100 Years of Delhi As National Capital

City of Djinns to city of gin?

A general view of the historic Qutub Minar is pictured in New Delhi.

City of Djinns to city of gin?

By Madhusree Chatterjee

It’s 20 years since William Dalrymple’s immensely readable "City of Djinns: A year in Delhi" was published, but the author feels Delhi, in its centenary year as the national capital, has transformed from a predominantly Punjabi city to a multi-cultural one with the hip nightclubs and a new demography.

City of Djinns to city of gin?

The cover of William Dalrymple's (right) "City of Djinss: A year in Delhi".

The national capital is unrecognisably different from what it was three decades ago when writer William Dalrymple came to the metropolis as a freshman in 1989 to sample the sights and sounds of India.His "City of Djinns: A Year in Delhi", which was inspired by the colours of Delhi, will complete 20 years in 2012.
Ruminating on the changes that the metropolis, celebrating its centenary year as the national capital in 2011, has undergone, Dalrymple said: "It is unrecognisably different. It was an extensively Punjabi city in the 80s."

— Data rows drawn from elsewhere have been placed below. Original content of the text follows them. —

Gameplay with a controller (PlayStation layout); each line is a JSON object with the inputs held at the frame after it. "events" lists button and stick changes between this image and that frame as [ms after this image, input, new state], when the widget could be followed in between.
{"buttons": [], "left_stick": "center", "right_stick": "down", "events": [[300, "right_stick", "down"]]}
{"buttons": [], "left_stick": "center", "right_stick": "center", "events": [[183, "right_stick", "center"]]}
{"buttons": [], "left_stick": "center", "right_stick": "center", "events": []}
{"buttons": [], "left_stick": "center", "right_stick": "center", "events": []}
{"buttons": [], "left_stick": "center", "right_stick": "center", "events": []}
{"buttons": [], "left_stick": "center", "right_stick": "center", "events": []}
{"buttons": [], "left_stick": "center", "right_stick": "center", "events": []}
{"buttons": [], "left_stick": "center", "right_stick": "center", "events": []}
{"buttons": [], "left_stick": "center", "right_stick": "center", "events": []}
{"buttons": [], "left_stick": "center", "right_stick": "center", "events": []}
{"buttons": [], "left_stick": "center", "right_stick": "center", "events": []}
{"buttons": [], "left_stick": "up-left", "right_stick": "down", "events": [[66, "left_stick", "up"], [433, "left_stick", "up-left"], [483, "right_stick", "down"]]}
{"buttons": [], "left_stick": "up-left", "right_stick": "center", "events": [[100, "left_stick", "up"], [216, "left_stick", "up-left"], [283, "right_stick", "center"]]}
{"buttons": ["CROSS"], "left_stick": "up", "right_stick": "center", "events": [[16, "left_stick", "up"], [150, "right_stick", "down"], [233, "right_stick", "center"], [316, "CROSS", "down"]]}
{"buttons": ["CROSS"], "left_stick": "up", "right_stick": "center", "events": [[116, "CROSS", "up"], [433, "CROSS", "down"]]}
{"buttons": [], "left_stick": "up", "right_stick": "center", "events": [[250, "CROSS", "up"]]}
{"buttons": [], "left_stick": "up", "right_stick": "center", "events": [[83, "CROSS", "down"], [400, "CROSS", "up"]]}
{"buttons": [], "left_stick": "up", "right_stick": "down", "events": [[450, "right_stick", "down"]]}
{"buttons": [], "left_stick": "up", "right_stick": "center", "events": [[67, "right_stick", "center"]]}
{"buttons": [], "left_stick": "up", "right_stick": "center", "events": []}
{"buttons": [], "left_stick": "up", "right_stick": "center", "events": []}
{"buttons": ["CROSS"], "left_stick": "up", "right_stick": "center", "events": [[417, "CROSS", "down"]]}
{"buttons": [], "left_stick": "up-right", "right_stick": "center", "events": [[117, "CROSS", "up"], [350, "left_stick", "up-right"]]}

"People were still coming for jobs; the demography was changing. But by the 90s, it was a proper capital city. Not Washington or Canberra; but New York," Dalyrymple told IANS on the sidelines of a session on "Transformation of Delhi: India's Capital at 100".

The city was declared the national capital by King George V on Dec 12, 1911, and the "seat of government was transferred from erstwhile Calcutta to the ancient capital of Delhi".

"This is the city where the media is; the buzz is. Kolkata used to be a great intellectual centre (earlier), but all the publishers and writers are here in Delhi," Dalrymple said.

City of Djinns to city of gin?

A view of the old Delhi city now from the top of the Jama Masjid.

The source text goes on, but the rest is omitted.